Оливер понял, что всё прослушал. Стало неловко. Было очевидно, что Джек уже несколько минут рассказывал про его сына и своё ночное путешествие. «Главное, что с сыном всё в порядке», – решил он.
Карету до дома подали ближе к вечеру. Всё это время Оливер мучился угрызениями совести. Во-первых, ему было стыдно признаваться даже самому себе, не то чтобы прислуге, что на него напали, и он не смог справиться с двумя воришками. Во-вторых, девушка не шла у него из головы. «Кого-то она мне напоминает, но кого?». Он тщетно пытался вспомнить, где её видел. И та странность, что она знала, как его зовут и о болезни Доминика. Об этом никто кроме находящихся в особняке не мог знать. Наконец, ему было стыдно, что слабая девушка несла его на себе, ухаживала за ним всю ночь, а он не знает ни её имени, ни как найти и не может отблагодарить за спасение жизни. Он был джентльменом и привык платить по долгам. Тем более быть должным леди – это нонсенс.
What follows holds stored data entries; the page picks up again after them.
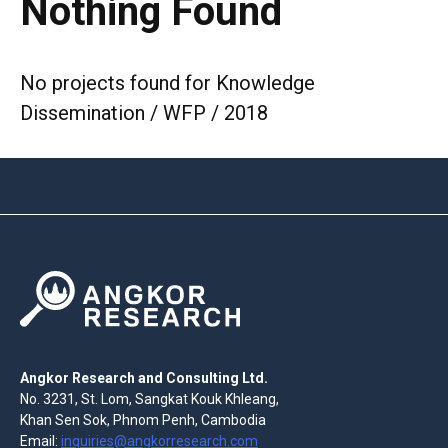
Nothing Found
No projects found for Knowledge
Dissemination / WFP / 2018
Angkor Research and Consulting Ltd.
No. 3231, St. Lom, Sangkat Kouk Khleang,
Khan Sen Sok, Phnom Penh, Cambodia
Email:
inquiries@angkorresearch.com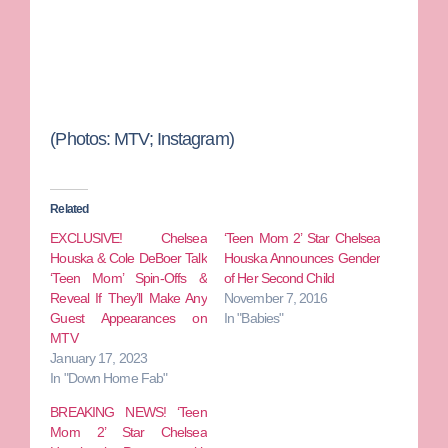
(Photos: MTV; Instagram)
Related
EXCLUSIVE! Chelsea
‘Teen Mom 2’ Star Chelsea
Houska & Cole DeBoer Talk
Houska Announces Gender
‘Teen Mom’ Spin-Offs &
of Her Second Child
Reveal If They’ll Make Any
November 7, 2016
Guest Appearances on
In "Babies"
MTV
January 17, 2023
In "Down Home Fab"
BREAKING NEWS! ‘Teen
Mom 2’ Star Chelsea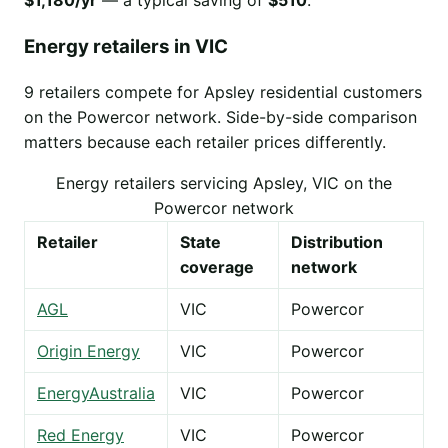
$1,180/yr
— a typical saving of
$510
.
Energy retailers in VIC
9 retailers compete for Apsley residential customers
on the Powercor network. Side-by-side comparison
matters because each retailer prices differently.
Energy retailers servicing Apsley, VIC on the
Powercor network
Retailer
State
Distribution
coverage
network
AGL
VIC
Powercor
Origin Energy
VIC
Powercor
EnergyAustralia
VIC
Powercor
Red Energy
VIC
Powercor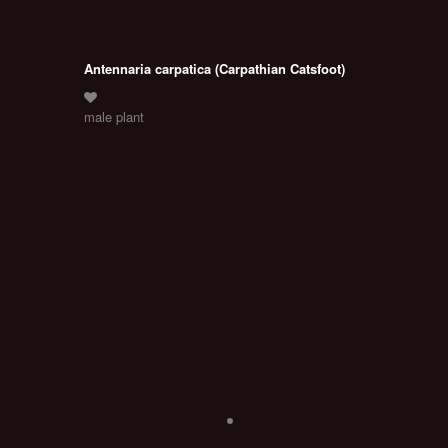
Antennaria carpatica (Carpathian Catsfoot)
male plant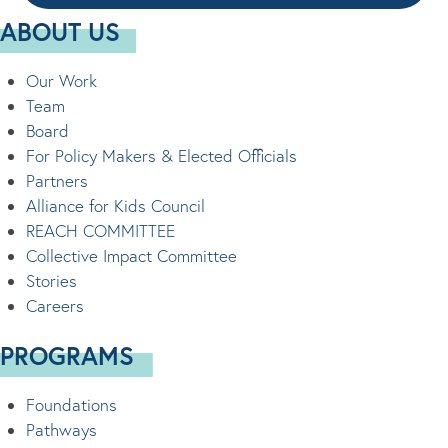
ABOUT US
Our Work
Team
Board
For Policy Makers & Elected Officials
Partners
Alliance for Kids Council
REACH COMMITTEE
Collective Impact Committee
Stories
Careers
PROGRAMS
Foundations
Pathways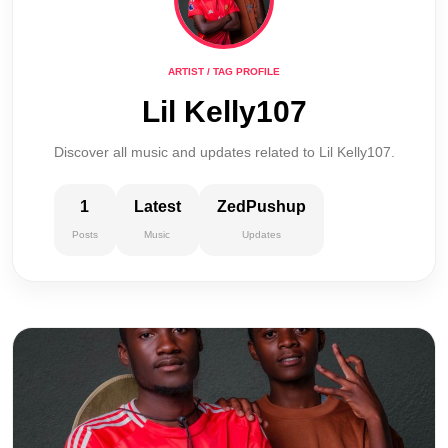
ARTIST / TAG PROFILE
Lil Kelly107
Discover all music and updates related to Lil Kelly107.
1
Latest
ZedPushup
Posts
Music
Updates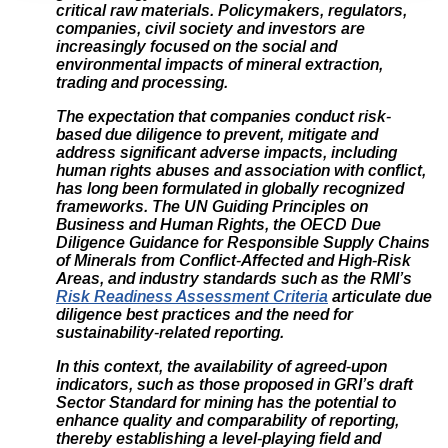
critical raw materials. Policymakers, regulators,
companies, civil society and investors are
increasingly focused on the social and
environmental impacts of mineral extraction,
trading and processing.
The expectation that companies conduct risk-
based due diligence to prevent, mitigate and
address significant adverse impacts, including
human rights abuses and association with conflict,
has long been formulated in globally recognized
frameworks. The UN Guiding Principles on
Business and Human Rights, the OECD Due
Diligence Guidance for Responsible Supply Chains
of Minerals from Conflict-Affected and High-Risk
Areas, and industry standards such as the
RMI’s
Risk Readiness Assessment Criteria
articulate due
diligence best practices and the need for
sustainability-related reporting.
In this context, the availability of agreed-upon
indicators, such as those proposed in GRI’s draft
Sector Standard for mining has the potential to
enhance quality and comparability of reporting,
thereby establishing a level-playing field and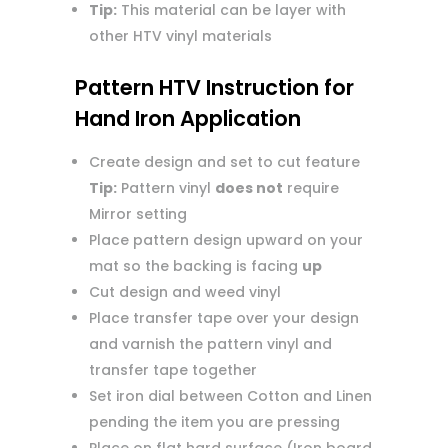
Tip:
This material can be layer with
other HTV vinyl materials
Pattern HTV Instruction for
Hand Iron Application
Create design and set to cut feature
Tip:
Pattern vinyl
does not
require
Mirror setting
Place pattern design upward on your
mat so the backing is facing
up
Cut design and weed vinyl
Place transfer tape over your design
and varnish the pattern vinyl and
transfer tape together
Set iron dial between Cotton and Linen
pending the item you are pressing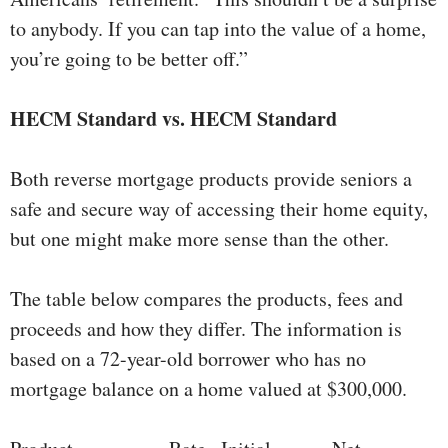
to anybody. If you can tap into the value of a home,
you’re going to be better off.”
HECM Standard vs. HECM Standard
Both reverse mortgage products provide seniors a
safe and secure way of accessing their home equity,
but one might make more sense than the other.
The table below compares the products, fees and
proceeds and how they differ. The information is
based on a 72-year-old borrower who has no
mortgage balance on a home valued at $300,000.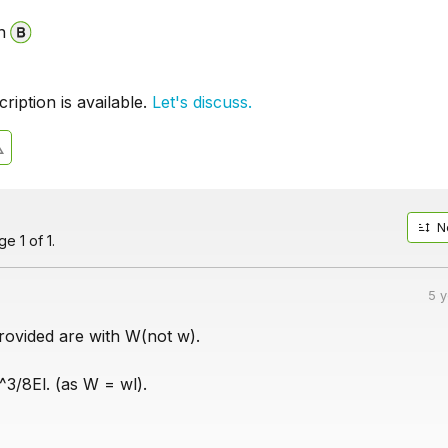
n
iption is available.
Let's discuss.
N
e 1 of 1.
5 
rovided are with W(not w).
^3/8El. (as W = wl).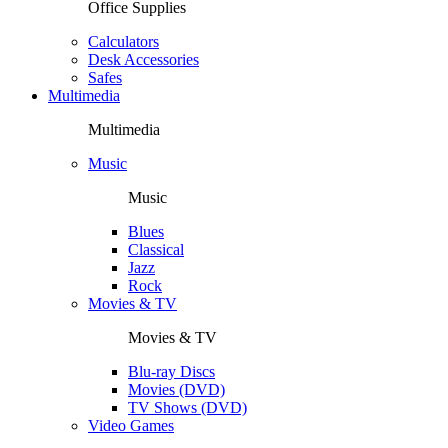
Office Supplies
Calculators
Desk Accessories
Safes
Multimedia
Multimedia
Music
Music
Blues
Classical
Jazz
Rock
Movies & TV
Movies & TV
Blu-ray Discs
Movies (DVD)
TV Shows (DVD)
Video Games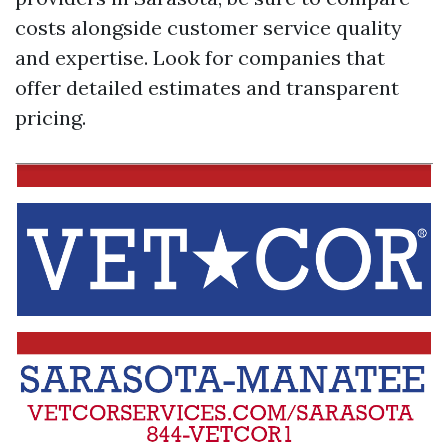
costs alongside customer service quality
and expertise. Look for companies that
offer detailed estimates and transparent
pricing.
Уже вернувшись в особняк, Оливер снова застал там скандал. На этот раз никто не жаловался на лису, но Руперт, красный от гнева и возмущения требовал увольнения Шарлотты, говоря, что это она травила Доминика. Граф ничего не понял, голова сильно болела, силы быстро заканчивались после ранения.
– Руперт, – сказал граф сухо, ему было больно в боку, и чтобы не выдать себя лицом, он приподнял руку к глазам – делай, как знаешь. Поиск новой няни на тебе. Считаешь, что нужно увольнять – увольняй. Я простудился этой ночью, пока ездил за лекарем и плохо себя чувствую. Буду у себя в кабинете, ко мне никого не впускать и по мелочам не беспокоить.